A python library to train and store a word2vec model trained on wiki data. Model includes most common bigrams.
- Python 3.x with Anaconda
- Gensim
- Wikipedia .xml.bz2 file
Wikipedia file can be downloaded from https://dumps.wikimedia.org/backup-index.html File needs to be of type .xml.bz2 (for storage)
For instance, file can be downloaded with
wget 'https://dumps.wikimedia.org/enwiki/latest/enwiki-latest-pages-articles.xml.bz2' In the trainModel folder, runAll.sh is the script that will launch all relevant python files. Only input needed is the name of the wikipedia file
# INPUT xmlFile="wikiIni.xml.bz2" # OUTPUT wikiTextDir=$(python genWikiText.py $xmlFile) bigramDir=$(python findBigrams.py $wikiTextDir) python trainWikiText.py $wikiTextDir $bigramDir - genWikiText.py uses WikiCorpus from gensim to extract text from wikipedia file. All articles are joined and written to text file.

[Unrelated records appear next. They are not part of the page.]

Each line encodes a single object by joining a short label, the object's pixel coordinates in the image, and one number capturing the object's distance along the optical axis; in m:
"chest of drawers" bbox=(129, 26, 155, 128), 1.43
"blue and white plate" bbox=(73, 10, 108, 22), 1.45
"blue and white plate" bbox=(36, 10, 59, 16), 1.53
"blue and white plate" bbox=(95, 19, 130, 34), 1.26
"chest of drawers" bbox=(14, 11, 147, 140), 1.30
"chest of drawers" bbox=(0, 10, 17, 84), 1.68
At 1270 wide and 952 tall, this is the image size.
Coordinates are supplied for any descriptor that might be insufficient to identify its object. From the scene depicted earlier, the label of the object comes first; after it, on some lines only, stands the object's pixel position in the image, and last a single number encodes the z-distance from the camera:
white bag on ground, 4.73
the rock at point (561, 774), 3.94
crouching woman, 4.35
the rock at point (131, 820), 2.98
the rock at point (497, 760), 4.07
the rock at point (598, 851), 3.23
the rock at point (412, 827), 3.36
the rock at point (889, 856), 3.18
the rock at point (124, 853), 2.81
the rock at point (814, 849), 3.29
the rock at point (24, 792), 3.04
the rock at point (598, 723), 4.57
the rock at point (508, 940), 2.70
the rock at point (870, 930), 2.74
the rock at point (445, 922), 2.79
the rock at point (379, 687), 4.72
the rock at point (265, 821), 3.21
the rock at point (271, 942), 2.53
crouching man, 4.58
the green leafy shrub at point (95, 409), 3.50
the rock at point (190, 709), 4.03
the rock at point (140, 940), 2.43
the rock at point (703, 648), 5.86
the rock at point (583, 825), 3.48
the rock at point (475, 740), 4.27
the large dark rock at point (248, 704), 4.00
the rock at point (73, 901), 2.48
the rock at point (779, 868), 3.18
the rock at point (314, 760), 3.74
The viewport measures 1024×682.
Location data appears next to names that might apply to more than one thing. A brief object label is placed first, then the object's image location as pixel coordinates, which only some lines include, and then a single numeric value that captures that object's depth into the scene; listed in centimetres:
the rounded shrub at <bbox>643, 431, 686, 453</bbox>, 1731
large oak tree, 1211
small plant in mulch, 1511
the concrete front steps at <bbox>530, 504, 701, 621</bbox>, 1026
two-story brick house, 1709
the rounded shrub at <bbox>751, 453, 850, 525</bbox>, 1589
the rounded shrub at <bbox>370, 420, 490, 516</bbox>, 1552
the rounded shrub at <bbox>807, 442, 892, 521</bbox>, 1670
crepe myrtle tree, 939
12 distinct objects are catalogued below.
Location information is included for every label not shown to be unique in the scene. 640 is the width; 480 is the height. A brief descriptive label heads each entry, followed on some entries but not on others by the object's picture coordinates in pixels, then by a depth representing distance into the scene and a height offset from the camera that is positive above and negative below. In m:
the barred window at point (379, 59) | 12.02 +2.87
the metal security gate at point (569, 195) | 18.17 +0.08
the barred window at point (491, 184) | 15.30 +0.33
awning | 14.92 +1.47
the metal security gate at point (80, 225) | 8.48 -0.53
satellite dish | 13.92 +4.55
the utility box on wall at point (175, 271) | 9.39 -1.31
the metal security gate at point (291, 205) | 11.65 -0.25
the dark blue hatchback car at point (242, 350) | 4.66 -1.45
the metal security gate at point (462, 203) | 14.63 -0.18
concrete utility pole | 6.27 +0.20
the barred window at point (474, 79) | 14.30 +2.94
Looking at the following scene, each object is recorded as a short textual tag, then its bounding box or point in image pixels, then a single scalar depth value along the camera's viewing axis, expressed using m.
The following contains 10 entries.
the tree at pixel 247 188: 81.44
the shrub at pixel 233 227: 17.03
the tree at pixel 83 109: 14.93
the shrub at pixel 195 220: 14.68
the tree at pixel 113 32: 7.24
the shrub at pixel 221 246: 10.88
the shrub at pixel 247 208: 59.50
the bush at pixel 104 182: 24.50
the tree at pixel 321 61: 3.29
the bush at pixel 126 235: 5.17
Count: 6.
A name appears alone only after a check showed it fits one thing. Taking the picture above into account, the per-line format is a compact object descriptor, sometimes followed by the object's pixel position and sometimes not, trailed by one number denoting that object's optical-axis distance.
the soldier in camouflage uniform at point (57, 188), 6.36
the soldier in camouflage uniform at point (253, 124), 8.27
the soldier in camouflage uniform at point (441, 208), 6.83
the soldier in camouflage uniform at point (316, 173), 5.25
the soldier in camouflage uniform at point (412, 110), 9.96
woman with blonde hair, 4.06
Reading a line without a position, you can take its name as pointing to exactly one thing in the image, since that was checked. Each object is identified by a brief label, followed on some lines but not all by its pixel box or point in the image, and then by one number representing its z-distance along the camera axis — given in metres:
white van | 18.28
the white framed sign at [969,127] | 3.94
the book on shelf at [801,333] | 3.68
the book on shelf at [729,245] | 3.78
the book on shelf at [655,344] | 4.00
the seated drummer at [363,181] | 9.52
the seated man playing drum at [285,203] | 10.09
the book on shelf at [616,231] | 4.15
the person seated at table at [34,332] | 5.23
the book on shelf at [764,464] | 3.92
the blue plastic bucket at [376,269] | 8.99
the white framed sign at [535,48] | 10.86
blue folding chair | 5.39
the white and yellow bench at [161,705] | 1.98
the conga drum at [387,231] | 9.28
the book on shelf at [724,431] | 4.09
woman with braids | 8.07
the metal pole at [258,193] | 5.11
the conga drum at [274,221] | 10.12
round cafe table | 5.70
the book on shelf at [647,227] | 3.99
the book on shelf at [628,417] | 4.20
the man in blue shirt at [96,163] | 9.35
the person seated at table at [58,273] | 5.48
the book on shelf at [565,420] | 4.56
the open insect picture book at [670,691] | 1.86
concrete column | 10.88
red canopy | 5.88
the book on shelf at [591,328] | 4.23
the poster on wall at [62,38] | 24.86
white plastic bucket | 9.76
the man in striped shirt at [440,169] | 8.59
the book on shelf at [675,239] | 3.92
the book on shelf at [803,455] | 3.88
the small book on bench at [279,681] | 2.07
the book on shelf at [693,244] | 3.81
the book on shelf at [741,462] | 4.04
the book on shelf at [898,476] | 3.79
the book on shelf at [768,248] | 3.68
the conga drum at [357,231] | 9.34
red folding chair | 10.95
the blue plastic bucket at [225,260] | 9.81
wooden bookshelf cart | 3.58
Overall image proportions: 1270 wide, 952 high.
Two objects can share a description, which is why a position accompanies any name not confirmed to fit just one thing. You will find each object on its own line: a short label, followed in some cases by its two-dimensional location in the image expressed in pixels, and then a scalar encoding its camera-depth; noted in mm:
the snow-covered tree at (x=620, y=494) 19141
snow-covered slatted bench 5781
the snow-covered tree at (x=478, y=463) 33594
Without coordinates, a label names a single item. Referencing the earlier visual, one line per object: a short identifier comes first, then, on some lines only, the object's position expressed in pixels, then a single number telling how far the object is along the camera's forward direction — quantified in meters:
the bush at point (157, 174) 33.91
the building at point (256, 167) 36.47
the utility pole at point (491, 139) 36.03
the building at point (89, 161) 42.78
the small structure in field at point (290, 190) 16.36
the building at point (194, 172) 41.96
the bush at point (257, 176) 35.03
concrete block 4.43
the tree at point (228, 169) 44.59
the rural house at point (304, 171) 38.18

- findBigrams.py goes through text file and finds the most common bigrams in the text. Bigram model is saved in vector format.
- trainWikiText.py trains wikiCorpus on Word2Vec after passing model through bigrams.
End result is a Word2Vec model, saved in a vector format to be loaded and used in another instance.
Here we use the model to determine the similarity of a sentence to a particular theme using the Word2Vec model.
This is done by using the runAll.py file in the usingModel folder. The inputs are the wiki file, the bigram model, a text file of themes to examine and a folder that contains csvs of data.
Main Inputs:
- A trained Word2Vec model
- A trained phrase colocation model (trained to find bigrams)
- A .txt file that has a list of all the themes that need to be investigated
- A folder with CSVs, where each CSV represents a key and a sample of text to analyse
The interests (or themes) are defined in a seperate text file and the similarity of each word in the second column of the csv is used.
# INPUTS modelFile='[/path/to/wikiModel].vector' bigramFile='[/path/to/bigramModel].model' themesFile='[/path/to/list/of/themes/].txt' folderName='[folder_containts_csv_data]' # COMMAND python findTextSim.py $modelFile $bigramFile $themesFile $folderName Outputs is a folder for each csv that contains affinity of sample text for every theme.